- **TASK**: Reproduce the lines below verbatim, from the first one through the line that contains "Recorded time: 5h43", both ends included. Leave the pictures out of your copy.

━━ DATA LISTING

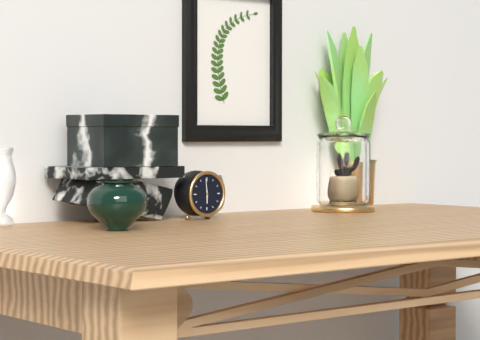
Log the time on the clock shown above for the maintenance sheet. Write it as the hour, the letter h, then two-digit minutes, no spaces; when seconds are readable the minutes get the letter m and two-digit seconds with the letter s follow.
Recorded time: 5h59
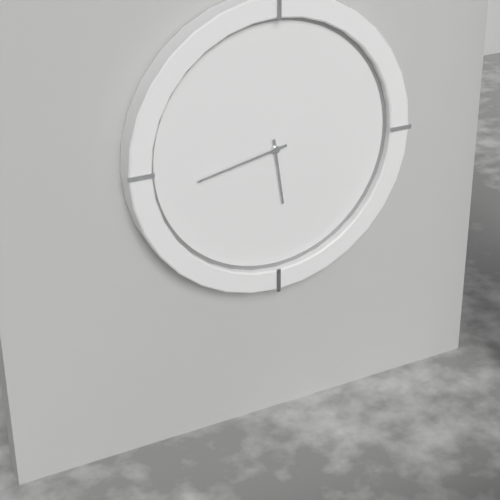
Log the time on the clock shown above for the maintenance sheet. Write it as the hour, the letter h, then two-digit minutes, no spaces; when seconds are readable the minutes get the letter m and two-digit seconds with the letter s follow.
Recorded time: 5h43
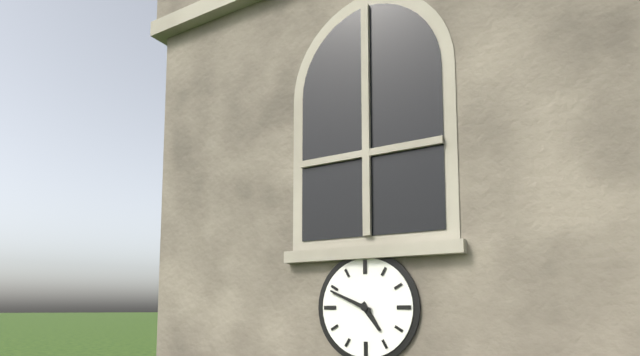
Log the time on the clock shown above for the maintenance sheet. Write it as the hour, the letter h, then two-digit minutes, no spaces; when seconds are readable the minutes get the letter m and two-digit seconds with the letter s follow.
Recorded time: 4h49
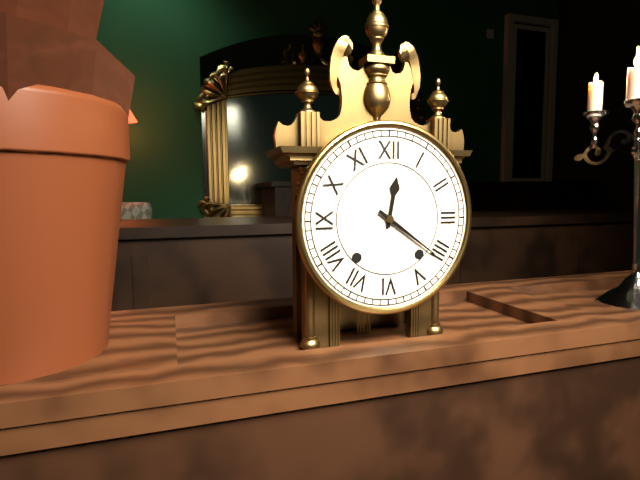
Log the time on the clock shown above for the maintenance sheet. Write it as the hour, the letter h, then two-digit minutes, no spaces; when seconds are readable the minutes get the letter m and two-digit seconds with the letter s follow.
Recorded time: 12h21
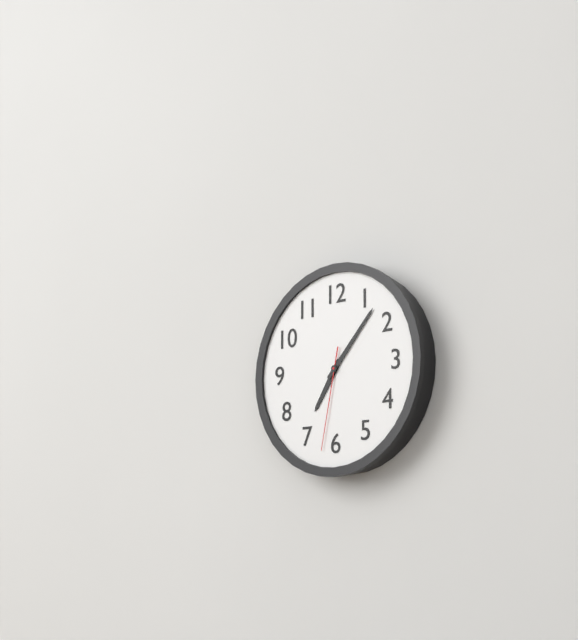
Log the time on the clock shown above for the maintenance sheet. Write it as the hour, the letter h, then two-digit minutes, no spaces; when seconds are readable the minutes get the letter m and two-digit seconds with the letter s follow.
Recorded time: 7h07m32s
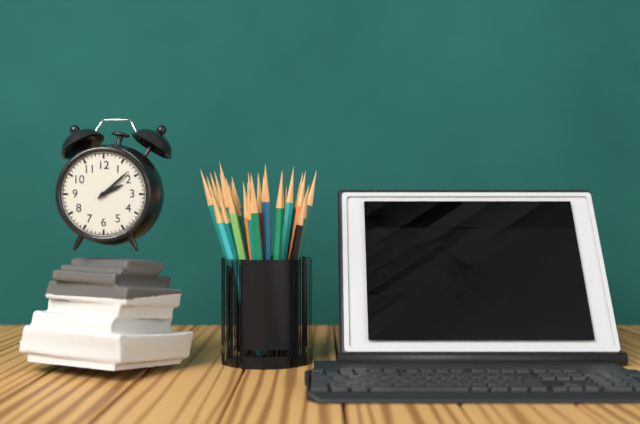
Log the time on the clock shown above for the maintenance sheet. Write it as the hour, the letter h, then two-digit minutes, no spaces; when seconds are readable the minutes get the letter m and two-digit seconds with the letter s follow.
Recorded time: 2h08
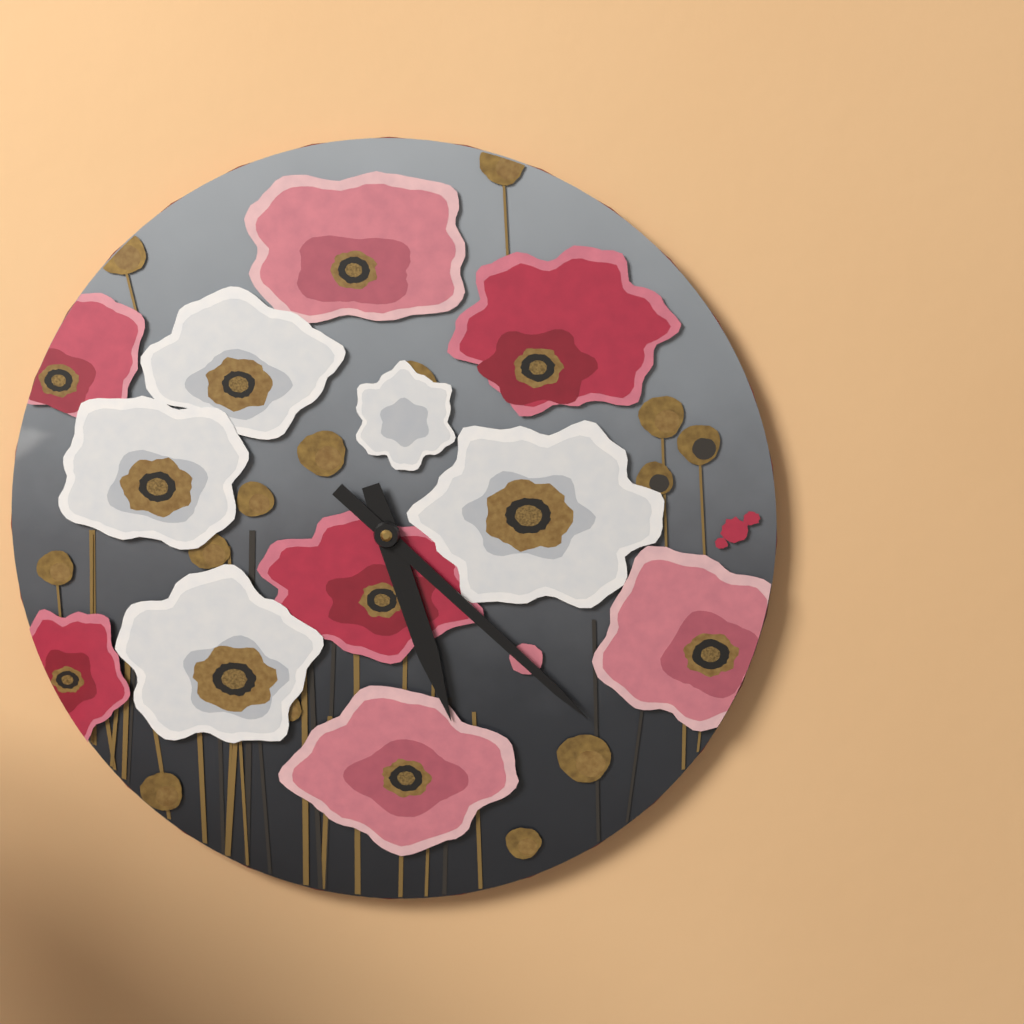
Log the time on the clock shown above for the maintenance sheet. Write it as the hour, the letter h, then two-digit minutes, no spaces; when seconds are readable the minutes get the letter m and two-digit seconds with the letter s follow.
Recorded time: 5h22
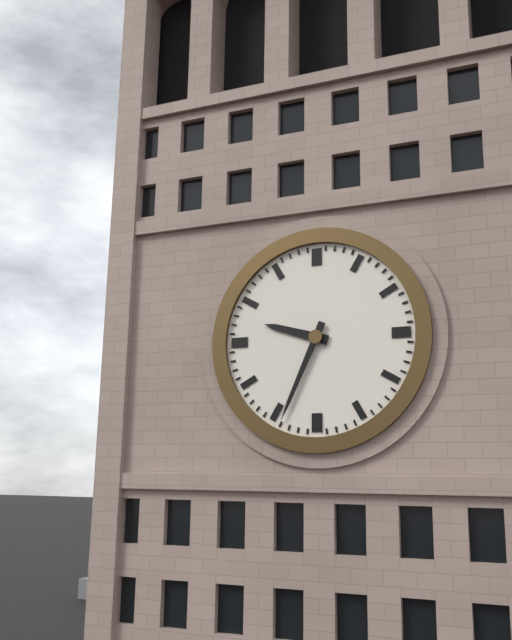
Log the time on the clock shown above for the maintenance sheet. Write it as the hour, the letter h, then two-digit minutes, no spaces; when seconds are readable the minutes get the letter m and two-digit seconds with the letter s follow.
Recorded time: 9h34
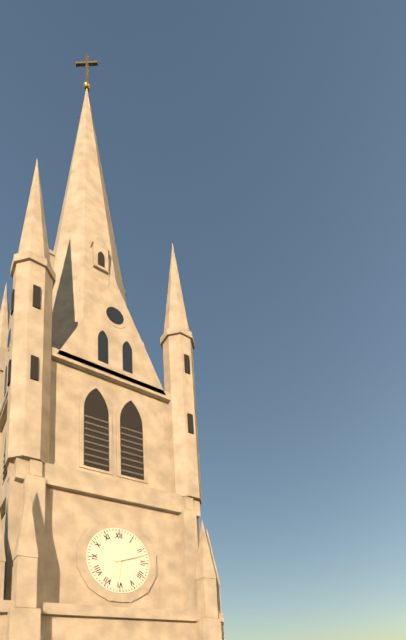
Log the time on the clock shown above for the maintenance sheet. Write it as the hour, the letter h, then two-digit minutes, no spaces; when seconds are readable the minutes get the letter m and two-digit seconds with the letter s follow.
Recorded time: 6h12
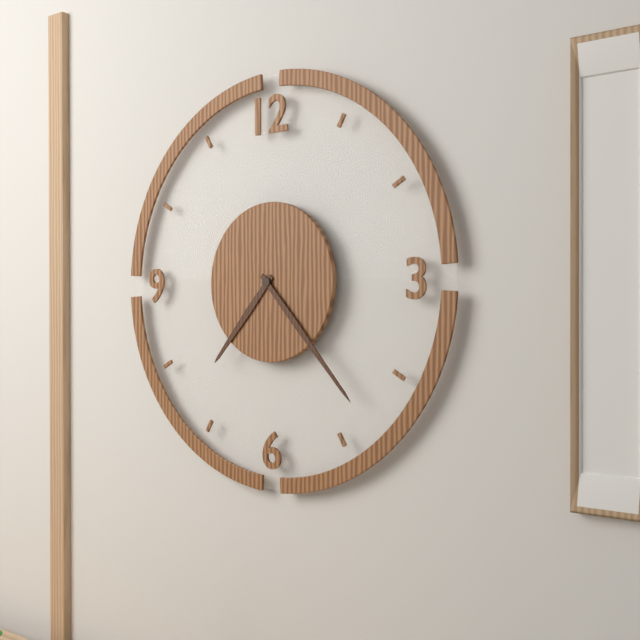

━━━━

- **EXERCISE RESPONSE**:
Log the time on the clock shown above for the maintenance sheet. Write it as the hour, the letter h, then two-digit minutes, no spaces; when seconds are readable the minutes get the letter m and two-digit seconds with the letter s follow.
Recorded time: 5h59
Log the time on the clock shown above for the maintenance sheet. Write it as the hour, the letter h, then two-digit minutes, no spaces; when seconds are readable the minutes get the letter m and two-digit seconds with the letter s follow.
Recorded time: 5h43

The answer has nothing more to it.